Knight’s Early Life and Education
Frank H. Knight (1885–1972) was born in White Oak Township in rural McLean County, Illinois, not far from the twin cities of Normal-Bloomington, in the central part of the state.
Knight attended the University of Tennessee for his undergraduate education, before moving on to Cornell University for his graduate work. He obtained his PhD from Cornell in 1916.
After his schooling was completed, Knight’s first academic job was at the University of Iowa, where he taught economics from 1919 until 1927.
In 1927, Knight moved to the University of Chicago, where he taught until retiring and being given emeritus status in 1952.
Knight is considered to be the founder of the “Chicago school of economics.” He counted many future Nobel laureates among his students, including Milton Friedman, George Stigler, and James M. Buchanan.
While not as doctrinaire as the Austrian economists, Knight was committed to allowing the market to operate freely, unfettered by unnecessary government rules and regulations.
Knight is perhaps best known for his distinction—which lies at the heart of his first and best-known book (see below)—between risk and uncertainty.
According to Knight’s analysis, risk involves a situation in which the outcome itself is unknown but is known to be subject to a certain probability distribution. Uncertainty, on the other hand, involves both an uncertain outcome and an uncertain probability distribution.
Knight argued that these two fundamentally different kinds of situations give rise to different conditions of competition and different profit expectations.
During the 1920s, Knight engaged in a well-known public debate with Arthur C. Pigou about the problem of social costs.

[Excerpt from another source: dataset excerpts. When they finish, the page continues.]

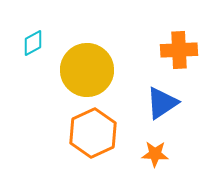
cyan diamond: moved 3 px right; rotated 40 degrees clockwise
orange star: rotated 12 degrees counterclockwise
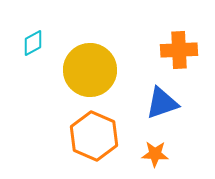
yellow circle: moved 3 px right
blue triangle: rotated 15 degrees clockwise
orange hexagon: moved 1 px right, 3 px down; rotated 12 degrees counterclockwise
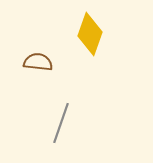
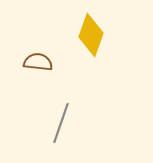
yellow diamond: moved 1 px right, 1 px down
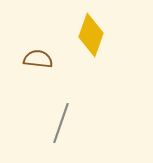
brown semicircle: moved 3 px up
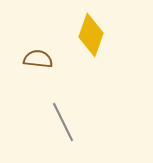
gray line: moved 2 px right, 1 px up; rotated 45 degrees counterclockwise
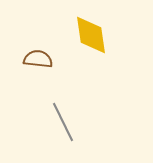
yellow diamond: rotated 27 degrees counterclockwise
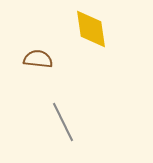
yellow diamond: moved 6 px up
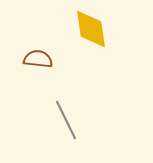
gray line: moved 3 px right, 2 px up
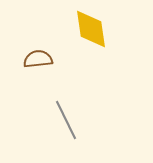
brown semicircle: rotated 12 degrees counterclockwise
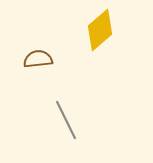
yellow diamond: moved 9 px right, 1 px down; rotated 57 degrees clockwise
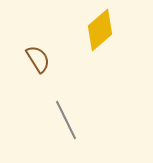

Knight is also famous for his contribution to the argument in favor of toll roads, noting that privately owned roads would set tolls to reduce congestion to its efficient level.
Knight later extended this reasoning to the analysis of traffic equilibrium, in general, summarizing his fundamental idea as follows:
Suppose that between two points there are two highways, one of which is broad enough to accommodate without crowding all the traffic which may care to use it, but is poorly graded and surfaced; while the other is a much better road, but narrow and quite limited in capacity. If a large number of trucks operate between the two termini and are free to choose either of the two routes, they will tend to distribute themselves between the roads in such proportions that the cost per unit of transportation, or effective returns per unit of investment, will be the same for every truck on both routes. As more trucks use the narrower and better road, congestion develops, until at a certain point it becomes equally profitable to use the broader but poorer highway.
In 1947, Knight became one of the co-founders of the free market–oriented Mont Pèlerin Society, originally based on Lake Geneva, in Switzerland.
Knight’s Major Publications
“Cost of Production and Price Over Long and Short Periods,” Journal of Political Economy, 29: 304–335 (1921).
Risk, Uncertainty, and Profit (1921).
“Some Fallacies in the Interpretation of Social Cost,” Quarterly Journal of Economics, 38: 582–606 (1924).
The Economic Organization (1933).
The Ethics of Competition and Other Essays (1935).
“‘What is Truth’ in Economics?,” Journal of Political Economy, 48, 1–32 (1940).
“Fact and Value in Social Science,” in Ruth Nanda Anshen, ed., Science and Man: Twenty-four Original Essays (1942).
The Economic Order and Religion, with Thornton Ward Merriam (1945).
Freedom and Reform: Essays in Economics and Social Philosophy (1947).
“The Role of Principles in Economics and Politics,” American Economic Review, 41: 1–29 (1951).
On the History and Methods of Economics: Selected Essays (1956).
Intelligence and Democratic Action (1960).
“Laissez Faire: Pro and Con,” Journal of Political Economy, 75: 782–795 (1967).
Selected Essays by Frank H. Knight, Volume 1: “What is Truth” in Economics?, edited by Ross B. Emmett (1999).
Selected Essays by Frank H. Knight, Volume 2: Laissez Faire: Pro and Con, edited by Ross B. Emmett (out of print) (1999).
Selected Books about Knight and the Chicago School
Applebaum, Benyamin, The Economists’ Hour: False Prophets, Free Markets, and the Fracture of Society (2019).
Cowan, David, Frank H. Knight: Prophet of Freedom (2016).
Ebenstein, Lanny, Chicagonomics: The Evolution of Chicago Free Market Economics (2015).
Emmett, Ross B., Frank Knight and the Chicago School in American Economics (2009).
Emmett, Ross B., ed., The Elgar Companion to the Chicago School of Economics (2010).
Nash, Stephan John, Cost, Uncertainty and Welfare: Frank Knight’s Theory of Imperfect Competition (2018).
Overtveldt, Johan Van, The Chicago School: How the University of Chicago Assembled the Thinkers Who Revolutionized Economics and Business (2007).
Skousen, Mark, Vienna and Chicago, Friends or Foes?: A Tale of Two Schools of Free-Market Economics (2005).